Amazon, Alphabet, Microsoft and other tech giants want to fix one of the most broken things about health care

  • It's difficult for patients to share medical records, especially between hospitals.
  • Despite years of efforts to make it easier, there are strong economic incentives that keep health tech incumbents and care providers from fixing the problem.
  • On Monday, a bunch of traditional tech giants, including Alphabet, Amazon, IBM, Microsoft, and Salesforce, proposed a common set of standards and pledged to make products that support them.
Ron Levine | Stone | Getty Images

There are many broken things about the U.S. health care system. But one of the biggest and most overlooked problems is that patients still find it too hard to share their medical information between doctors, especially those working in different hospitals.

It's a huge problem for many reasons: It makes it harder for consumers to access the highest-quality care, and new patients who walk into a hospital are like strangers — care-givers won't know if they have an allergy or a chronic disease.

Some of the largest technology companies in the world are undertaking a new effort to fix that. And they have a good reason to do it, as the lack of open standards around health data is a huge barrier for them to get into the $3 trillion health system.

On Monday, Alphabet, Amazon, IBM, Microsoft and Salesforce spoke out at an event in Washington D.C. called the Blue Button 2.0 Developer conference.

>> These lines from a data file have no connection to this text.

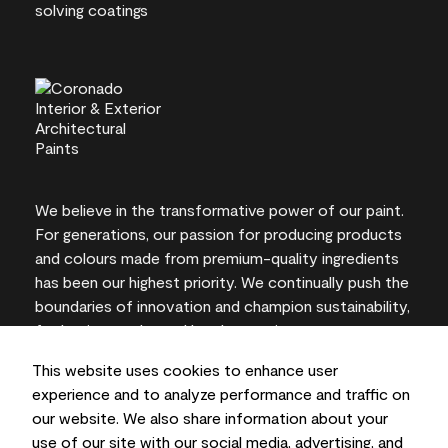
We believe in the transformative power of our paint.
For generations, our passion for producing products
and colours made from premium-quality ingredients
has been our highest priority. We continually push the
boundaries of innovation and champion sustainability,
for lasting results and local expertise you can trust.
This website uses cookies to enhance user
experience and to analyze performance and traffic on
our website. We also share information about your
On-screen and printer colour representations may
use of our site with our social media, advertising, and
vary from actual paint colours.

These companies are rivals in some important ways, so it's a strong signal that they came together on this issue.

Here's the joint statement:

We are jointly committed to removing barriers for the adoption of technologies for healthcare interoperability, particularly those that are enabled through the cloud and AI. We share the common quest to unlock the potential in healthcare data, to deliver better outcomes at lower costs.

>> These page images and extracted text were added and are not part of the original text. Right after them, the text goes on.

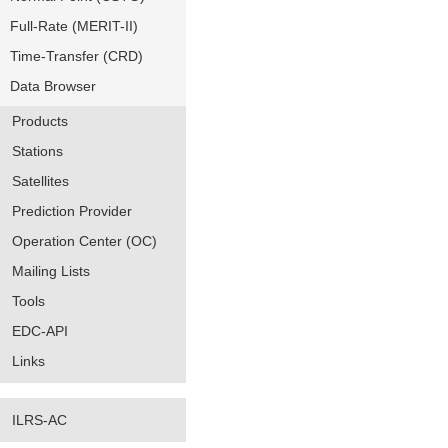
Full-Rate (MERIT-II)
Time-Transfer (CRD)
Data Browser
Products
Stations
Satellites
Prediction Provider
Operation Center (OC)
Mailing Lists
Tools
EDC-API
Links
ILRS-AC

To address the problem, these tech companies are proposing to build tools for the health community around a set of common standards for exchanging health information electronically, called "FHIR."

Resistant to change

The government and the private sector have tried to fix this problem for decades, spending billions in the process. Unfortunately, the bulk of that funding was spent on moving doctor's offices from paper-based systems to electronic ones, and not on data sharing.

There are strong economic incentives to keep things the same. The creators of market-leading medical records software, like Epic and Cerner, have no reason to open the door to deeper-pocketed tech giants. For providers, keeping information trapped within a hospital or health system makes it harder for unsatisfied patients to shop around and potentially leave. But in health care, unlike in most other sectors, that kills vulnerable patients.

"These fee-for-service hospitals are fighting tooth and nail to retain patients — and the vendors are responding to these needs," Dr. Bob Kocher, one of the key architects of the Affordable Care Act and a health tech investor with Venrock previously told KQED in 2015. "They [some hospitals] have not wanted features that make it easier to share information."

Ultimately, health insiders say, today's announcement is a recognition that that something needs to change.

"Today's announcement is both a big deal, and just a start," said Aneesh Chopra, the former chief technology officer of the United States, in an interview with CNBC. "The big deal is that the major cloud platforms, like Apple earlier this year, understand that a sector as complicated as healthcare benefits greatly from open standards." (Apple has its own plans around medical records, which it made available on the Health app earlier this year.)

"However, it is a start, as we have so much more work to do to standardize the entire health record, with the capacity for applications to read and write back to the patient's record without special effort," Chopra explained.

Correction: A previous version of this story misattributed the publication to which Bob Kocher spoke. He was speaking to KQED.